- [Provided records]

****

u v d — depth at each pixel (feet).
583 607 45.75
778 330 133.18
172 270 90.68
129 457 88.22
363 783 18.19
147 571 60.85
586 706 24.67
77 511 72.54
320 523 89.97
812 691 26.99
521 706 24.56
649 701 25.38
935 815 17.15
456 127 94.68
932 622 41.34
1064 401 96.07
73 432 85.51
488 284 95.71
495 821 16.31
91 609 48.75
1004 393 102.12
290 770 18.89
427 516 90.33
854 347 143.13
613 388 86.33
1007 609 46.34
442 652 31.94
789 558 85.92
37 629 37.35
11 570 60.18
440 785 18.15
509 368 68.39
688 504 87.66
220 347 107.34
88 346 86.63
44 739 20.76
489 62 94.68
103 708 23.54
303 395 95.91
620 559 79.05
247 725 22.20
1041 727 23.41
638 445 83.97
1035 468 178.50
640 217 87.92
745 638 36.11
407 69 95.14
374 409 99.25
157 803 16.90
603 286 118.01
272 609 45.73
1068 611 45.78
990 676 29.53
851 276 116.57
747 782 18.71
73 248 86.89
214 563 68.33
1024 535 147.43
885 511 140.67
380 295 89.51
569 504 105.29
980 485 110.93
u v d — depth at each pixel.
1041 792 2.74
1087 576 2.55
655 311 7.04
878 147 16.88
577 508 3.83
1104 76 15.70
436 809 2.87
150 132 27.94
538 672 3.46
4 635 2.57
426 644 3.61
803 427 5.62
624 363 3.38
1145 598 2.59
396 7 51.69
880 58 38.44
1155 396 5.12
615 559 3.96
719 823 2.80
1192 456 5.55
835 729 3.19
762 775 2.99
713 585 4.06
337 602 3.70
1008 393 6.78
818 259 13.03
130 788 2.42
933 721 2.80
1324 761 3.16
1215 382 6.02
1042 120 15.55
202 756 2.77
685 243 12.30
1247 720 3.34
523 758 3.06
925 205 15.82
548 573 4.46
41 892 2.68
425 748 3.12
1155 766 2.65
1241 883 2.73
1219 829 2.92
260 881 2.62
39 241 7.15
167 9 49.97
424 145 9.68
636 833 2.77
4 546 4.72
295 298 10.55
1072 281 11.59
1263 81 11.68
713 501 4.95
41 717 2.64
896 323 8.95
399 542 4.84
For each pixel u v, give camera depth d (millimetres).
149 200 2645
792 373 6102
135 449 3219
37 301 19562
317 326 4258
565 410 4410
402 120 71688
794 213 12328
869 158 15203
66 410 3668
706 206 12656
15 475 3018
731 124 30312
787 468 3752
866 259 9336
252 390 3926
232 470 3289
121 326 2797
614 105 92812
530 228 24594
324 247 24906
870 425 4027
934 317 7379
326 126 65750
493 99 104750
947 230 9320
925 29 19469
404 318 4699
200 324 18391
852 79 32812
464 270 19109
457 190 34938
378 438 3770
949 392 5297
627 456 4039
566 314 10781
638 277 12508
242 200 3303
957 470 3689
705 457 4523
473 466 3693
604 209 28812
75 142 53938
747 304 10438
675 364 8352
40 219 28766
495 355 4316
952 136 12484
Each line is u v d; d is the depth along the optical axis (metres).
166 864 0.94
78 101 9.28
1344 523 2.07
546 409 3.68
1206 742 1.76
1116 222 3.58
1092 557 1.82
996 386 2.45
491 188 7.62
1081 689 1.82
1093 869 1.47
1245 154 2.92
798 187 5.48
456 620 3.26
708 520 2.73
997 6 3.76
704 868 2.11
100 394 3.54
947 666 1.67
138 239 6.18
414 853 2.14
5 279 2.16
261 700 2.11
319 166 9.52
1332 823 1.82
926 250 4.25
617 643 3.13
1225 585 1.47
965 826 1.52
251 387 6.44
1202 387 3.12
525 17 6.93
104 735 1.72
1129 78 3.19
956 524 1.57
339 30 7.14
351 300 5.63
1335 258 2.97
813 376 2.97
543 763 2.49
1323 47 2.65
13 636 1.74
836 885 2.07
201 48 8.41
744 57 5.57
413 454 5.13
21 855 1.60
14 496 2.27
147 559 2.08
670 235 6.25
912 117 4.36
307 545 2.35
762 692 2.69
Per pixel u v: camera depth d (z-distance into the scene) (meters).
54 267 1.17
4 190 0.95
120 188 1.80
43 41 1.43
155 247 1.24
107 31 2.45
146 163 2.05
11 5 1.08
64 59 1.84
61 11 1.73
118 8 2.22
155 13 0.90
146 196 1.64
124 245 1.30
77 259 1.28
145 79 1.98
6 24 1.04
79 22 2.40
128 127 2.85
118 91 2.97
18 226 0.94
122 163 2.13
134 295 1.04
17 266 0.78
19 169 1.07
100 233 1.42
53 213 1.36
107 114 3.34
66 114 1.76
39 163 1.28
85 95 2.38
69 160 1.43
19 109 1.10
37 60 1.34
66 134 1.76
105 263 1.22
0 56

****

- [What you have to do]
Wherever the string "pixel" appears in the data above, copy the line it sits in.

- [Reply]
u v d — depth at each pixel (feet).
u v d — depth at each pixel.
For each pixel u v, give camera depth d (millimetres).
Per pixel u v: camera depth d (z-distance into the scene) (meters).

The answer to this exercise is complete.